Les planches de Jazz, reproduites dans le livre au pochoir, avec les mêmes gouaches de chez Linel que celles utilisées par Matisse pour les maquettes, sont des “ cristallisations de souvenirs du cirque, de contes populaires, de voyages ”. Nombre de motifs tout en arabesques, conçus dans la lumière et le foisonnement végétal du Midi méditerranéen de la villa Le Rêve, à Vence, où Matisse emménage en juin 1943, évoquent des feuilles-algues et des lagons immatériels, thèmes ressurgis des souvenirs de son voyage à Tahiti en 1930. Si l’ouvrage achevé suscite l’enthousiasme du public et de la critique, le jugement de Matisse est tout différent. “ C’est absolument un raté ”, confie-t-il à André Rouveyre, avant de conclure : “ Ces choses doivent rester comme elles sont, des originaux – des gouaches tout simplement. ” Après la réalisation des images de Jazz, Matisse poursuit cette pratique pour lui-même […] »

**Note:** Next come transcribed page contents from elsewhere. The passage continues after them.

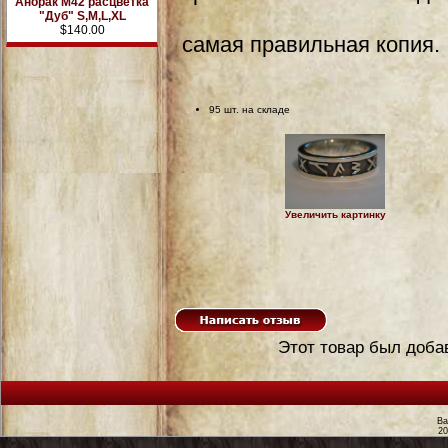
Анорак М42 расцветка
"Дуб" S,M,L,XL
$140.00
самая правильная копия.
95 шт. на складе
Увеличить картинку
Этот товар был добав
Ва
2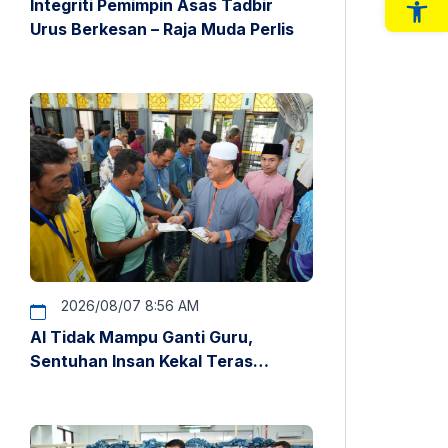
Integriti Pemimpin Asas Tadbir
Op
Urus Berkesan – Raja Muda Perlis
2026/08/07 8:56 AM
AI Tidak Mampu Ganti Guru,
Sentuhan Insan Kekal Teras
Pendidikan – Raja Muda Perlis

– Anne Coron, cit. Collection art graphique – La collection du Centre Pompidou, 2008 –

 
Publié en septembre 1947, mais élaboré dès 1943, Jazz (maquettes et livre) se situe donc à un moment-clé dans l’évolution de Matisse, c’est l’espace expérimental, le laboratoire qui lui permet de passer de la peinture à la pratique du papier découpé qu’il développera pendant la dernière décade de sa vie […] Tériade avait suggéré à Matisse dès l’été 1941 la publication d’un livre en couleur et même celle d’un “ manuscrit à peintures moderne ”. Il pensait dès cette époque à l’utilisation des aplats colorés à la gouache que Matisse avait commencé à mettre au point, jusqu’alors seulement pour des projets ponctuels, couvertures pour Cahiers d’Art et pour Verve notamment. Matisse ne commence à travailler effectivement sur les maquettes que début 1943. Les premières réalisées sont Le Clown et Le Toboggan (qui deviendront respectivement la première et la dernière planche du livre) sur le thème du Cirque qui était le titre primitif choisi par Matisse avant qu’il ne retienne le mot Jazz, mieux accordé au caractère vif et syncopé des découpages colorés. La réalisation des planches se poursuit pendant l’année 1943, et le début de 1944. Gaston Diehl voit bon nombre d’entre elles lors de sa visite au printemps. Le 5 août 19443, Matisse énumère à Tériade dix-huit maquettes, les planches sont donc presque achevées (à l’exception de deux Lagons).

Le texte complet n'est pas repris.